Philadelphia School Reform Commission chairman Bill Green declared on Monday that my teachers union needs to “share in the sacrifice”.

And then the unelected, unaccountable entity charged with school oversight for the fifth largest city in the United States – in a last-minute meeting that took only 17 minutes and entertained no public comment – voted unanimously to cancel its contract with the Philadelphia Federation of Teachers (PFT) and demand new healthcare contributions from its employees.

Of course, Green’s words sounded awfully familiar: Republican governor Tom Corbett said the same in August, when he declared – not for the first time – that it was up to the teachers of Philadelphia’s public schools to fix the funding crisis that Corbett created through tax breaks for corporations, his refusal to tax Marcellus Shale drillers, the abandonment of an equitable state school funding formula and $1bn in budget cuts to education funding in Pennsylvania (in which poorer districts like Philadelphia were disproportionately hit).

Bashing teachers is an integral part of the political playbook of America’s most vulnerable governor: Corbett insults the teachers (and their union) in order to pit them against their own students, schools and communities. That it was more than just a personal bugbear became clear in June 2013, when we learned that PennCAN, yet another so-called “school-reform” group focused on vouchers, privatization, and the destruction of public schooling, had financed a “secret poll” that encouraged Corbett to attack the PFT in hopes of gaining support ahead of his midterm reelection campaign. (Not that his prospects for winning were any good – an actual, legit poll has Corbett down 17% with less than a month before Election Day.)

Starving the public education system and demanding that teachers personally make up the shortfall is not about the kids or the classrooms, or some considered ideological position, or even about budgetary savings. Cancelling contracts for people who educate your kids is about politics, plain and very cynical.

Why cynical? Because all of this – the systematic underfunding of schools, the cutting of budgets, the laying off of staff, the closings of schools to the point that the phrases “doomsday” and “empty shell” are commonplace to describe our educational system, this patched-together program of borrowing-and-advancing against our future and still cutting more services that our kids so desperately need – this was all intentional.

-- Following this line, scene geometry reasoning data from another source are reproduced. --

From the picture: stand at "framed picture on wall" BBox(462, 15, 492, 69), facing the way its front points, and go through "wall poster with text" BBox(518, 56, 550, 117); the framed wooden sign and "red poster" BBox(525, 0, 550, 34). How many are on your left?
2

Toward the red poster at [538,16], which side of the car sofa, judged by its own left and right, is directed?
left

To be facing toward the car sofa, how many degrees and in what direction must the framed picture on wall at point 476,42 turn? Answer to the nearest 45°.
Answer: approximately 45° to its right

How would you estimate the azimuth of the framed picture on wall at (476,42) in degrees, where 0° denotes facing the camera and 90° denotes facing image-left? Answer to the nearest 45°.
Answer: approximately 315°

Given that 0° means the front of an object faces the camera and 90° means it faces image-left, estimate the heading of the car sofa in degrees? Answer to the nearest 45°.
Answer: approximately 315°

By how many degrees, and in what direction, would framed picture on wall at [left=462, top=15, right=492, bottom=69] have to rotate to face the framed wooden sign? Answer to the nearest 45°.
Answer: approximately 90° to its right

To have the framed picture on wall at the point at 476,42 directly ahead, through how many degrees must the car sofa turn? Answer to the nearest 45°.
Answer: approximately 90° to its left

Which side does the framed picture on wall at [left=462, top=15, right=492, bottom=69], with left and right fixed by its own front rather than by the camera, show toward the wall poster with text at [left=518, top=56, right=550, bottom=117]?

Our counterparts in surrounding districts do not have to contribute thousands of dollars out of their own pockets for the most basic supplies, like paper, pencils, even toilet paper, just so their students can have something beginning to resemble an appropriate educational environment. Those districts aren’t lacking in counselors, or nurses, or libraries and librarians, books and curricular materials – all while working with the neediest children. Their class sizes aren’t skyrocketing – with sometimes more than 40 kids per classroom – without adequate furniture, or textbooks, or space. Those schools in the rich suburban districts aren’t crumbling and sporting mold like it’s the newest back-to-school fashion accessory.

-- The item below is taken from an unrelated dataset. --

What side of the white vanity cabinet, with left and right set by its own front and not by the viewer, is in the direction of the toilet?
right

They also don’t serve a student population that is almost 86% non-white. And they’re not being asked to ante up to fix a problem of the governor’s making in a city where he’s expected to be voted out of office by embarrassing margins.

Green and the SRC say that the new, mandatory contributions to heathcare premiums of 10-13% are “not a reduction in salary”, though they’ll reduce the already-stretched paychecks of every teacher and employee of Philadelphia’s public schools. But not only do Corbett and his appointees at the SRC think that the educators of Philadelphia can’t do basic math, they also think we have amnesia.

Over a year ago, we offered to make the “sacrifices” that our elected officials demanded: we offered to take a pay freeze and make changes to our benefits, including making contributions to our healthcare premiums, totalling tens of millions of dollars. Those proposals were rejected out of hand – Corbett’s SRC refused to even met the PFT at the bargaining table to negotiate because to do so would have been to undermine their ultimate objective. They wanted this moment of political opportunity, and they wanted it in time for Corbett’s reelection. They wanted to present the revocation of our contract and the reduction in our pay to the citizens of Philadelphia (and, more importantly, the rest of Pennsylvania, where Corbett stands a remote chance at the polls) as though it were a foregone conclusion that our city’s educators are irrevocably opposed to the needs of our kids – that we wouldn’t have stepped up or sacrificed enough.

But to demand that the very educators who go to work and serve our kids every day be the only ones to pay for the mistakes of our political leadership is outrageous. To posit that we are a legitimate source of funding to cover corporate tax breaks is an insult not only to us teachers, but to the Philadelphia citizenry as a whole.

This is a lame-duck governor with no wins in his legislative agenda, who faces terrible poll numbers and the prospect of an election day haunted by the specter of laid-off educators, reduced services and skyrocketing property taxes as his impending legacy, unilaterally imposing unreasonable terms on a population his campaign advisers told him he’d look good being bad to. This is not even a Hail Mary for his campaign – it’s a “screw you”.

We hear you loud and clear, Governor Corbett. And it will feel damn good to return the favor in the voting booth, in the courts and, most importantly, in the classroom.